Table of Contents
中文版:
给定一个数组,将数组中的元素向右移动 k 个位置,其中 k 是非负数。
示例 1:
输入: [1,2,3,4,5,6,7] 和 k = 3
输出: [5,6,7,1,2,3,4]
解释:
向右旋转 1 步: [7,1,2,3,4,5,6]
向右旋转 2 步: [6,7,1,2,3,4,5]
向右旋转 3 步: [5,6,7,1,2,3,4]
示例 2:
输入: [-1,-100,3,99] 和 k = 2
输出: [3,99,-1,-100]
解释:
向右旋转 1 步: [99,-1,-100,3]
向右旋转 2 步: [3,99,-1,-100]
说明:
尽可能想出更多的解决方案,至少有三种不同的方法可以解决这个问题。
要求使用空间复杂度为 O(1) 的 原地 算法。
英文版:
Given an array, rotate the array to the right by k steps, where k is non-negative.
Example 1:
Input: [1,2,3,4,5,6,7] and k = 3
Output: [5,6,7,1,2,3,4]
Explanation:
rotate 1 steps to the right: [7,1,2,3,4,5,6]
rotate 2 steps to the right: [6,7,1,2,3,4,5]
rotate 3 steps to the right: [5,6,7,1,2,3,4]
Example 2:
Input: [-1,-100,3,99] and k = 2
Output: [3,99,-1,-100]
Explanation:
rotate 1 steps to the right: [99,-1,-100,3]
rotate 2 steps to the right: [3,99,-1,-100]
Note:
Try to come up as many solutions as you can, there are at least 3 different ways to solve this problem.
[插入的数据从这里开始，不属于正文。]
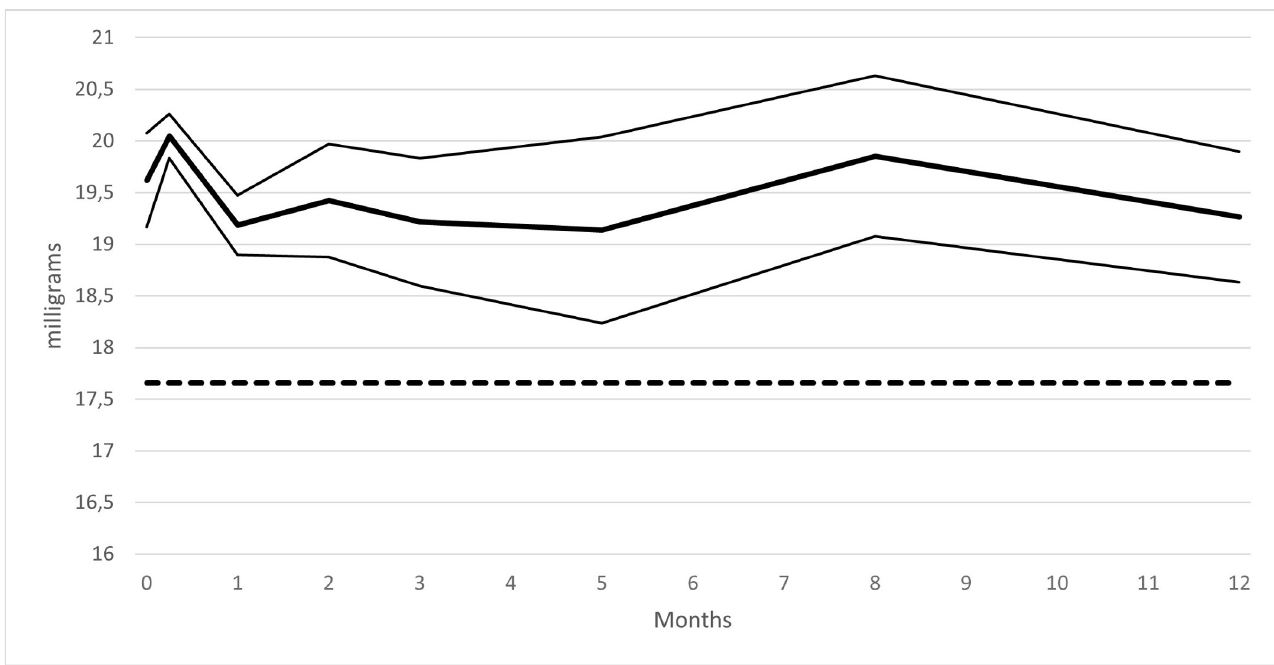
Fig 2. Erythromycin capsules stability study under ambient storage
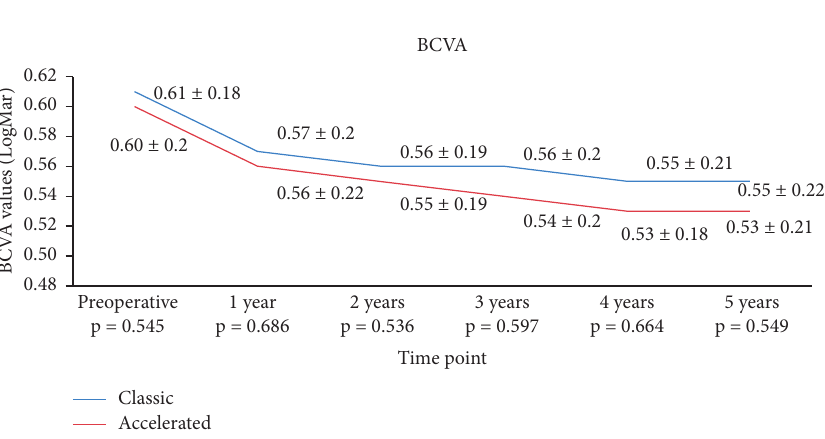
Figure 8: Evolution of BCVA in both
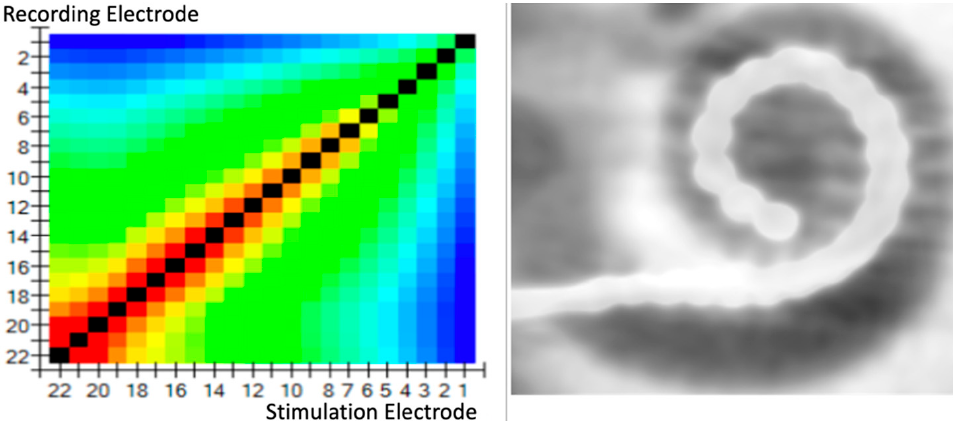
Figure 4. Correlation of TIM patterns with the radiological electrode position; homogeneous TIM.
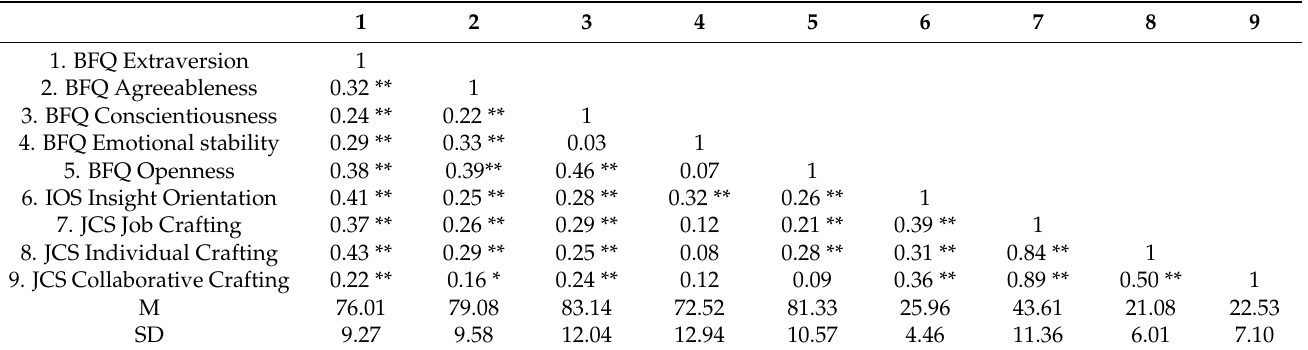
Table 1. Correlations among BFQ dimensions, IOS and JCS ( N =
Could you do it in-place with O(1) extra space?
My answer:
class Solution:
def rotate(self, nums: List[int], k: int) -> None:
"""
Do not return anything, modify nums in-place instead.
"""
n = len(nums)
k = k % n
# 上一步是为了 Corner case: [1,2,3,4,5,6] k = 11 的情况
self.helper(nums,0, n-k-1)
self.helper(nums,n-k,n-1)
self.helper(nums,0,n-1)
def helper(self,nums,start,end):
while start < end:
temp = nums[start]
nums[start] = nums[end]
nums[end] = temp
start += 1
end -= 1
# print(nums)
"""
知识点:
1、nums[0:n-k-1] 截取 list 片段是新生成一个 list,不改变原来的list
"""
解题报告:
例子:[1,2,3,4,5,6,7] k = 3
三步翻转法:
1、翻转 0 到 n-k-1: 4321 567
2、翻转 n-k 到 n-1: 4321 765
3、翻转 0 到 n-1: 5671234
此方法同样适用于翻转字符串题目。